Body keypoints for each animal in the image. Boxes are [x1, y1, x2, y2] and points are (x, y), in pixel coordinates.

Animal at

----

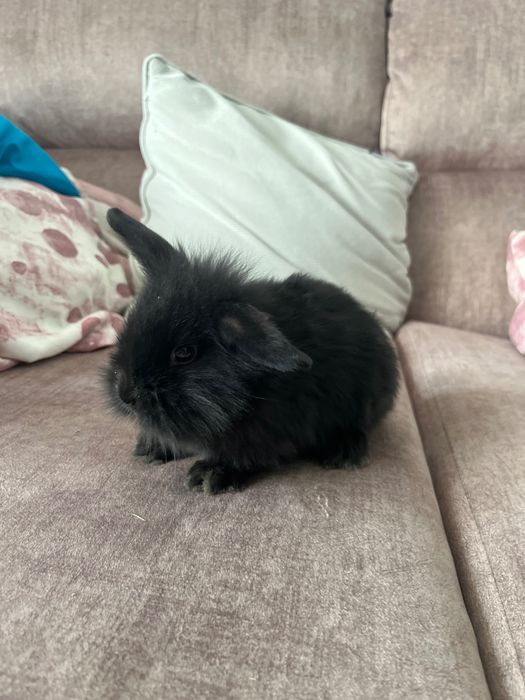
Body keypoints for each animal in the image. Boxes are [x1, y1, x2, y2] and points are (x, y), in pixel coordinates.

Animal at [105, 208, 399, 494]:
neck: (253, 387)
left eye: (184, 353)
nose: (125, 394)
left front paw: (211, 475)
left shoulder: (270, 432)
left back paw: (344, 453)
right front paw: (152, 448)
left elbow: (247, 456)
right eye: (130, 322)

----

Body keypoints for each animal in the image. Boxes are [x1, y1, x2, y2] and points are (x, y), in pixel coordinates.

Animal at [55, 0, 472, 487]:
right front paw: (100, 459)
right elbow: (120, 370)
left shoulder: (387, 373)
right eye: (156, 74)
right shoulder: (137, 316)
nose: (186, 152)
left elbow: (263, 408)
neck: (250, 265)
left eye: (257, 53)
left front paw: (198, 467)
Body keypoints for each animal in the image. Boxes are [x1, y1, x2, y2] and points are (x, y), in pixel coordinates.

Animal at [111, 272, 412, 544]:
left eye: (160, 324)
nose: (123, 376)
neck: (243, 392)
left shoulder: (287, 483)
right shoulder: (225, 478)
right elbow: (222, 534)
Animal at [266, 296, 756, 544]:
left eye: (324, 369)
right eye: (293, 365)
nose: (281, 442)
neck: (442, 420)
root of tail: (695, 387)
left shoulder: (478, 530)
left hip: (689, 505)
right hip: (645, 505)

----

_EXERCISE DETAILS:_ For each line above that contains the word "right", copy that line.

_RESPONSE TO THIS EXERCISE:_
right front paw: (152, 448)
right eye: (130, 322)
right front paw: (100, 459)
right elbow: (120, 370)
right eye: (156, 74)
right shoulder: (137, 316)
right shoulder: (225, 478)
right elbow: (222, 534)
right eye: (293, 365)
right hip: (645, 505)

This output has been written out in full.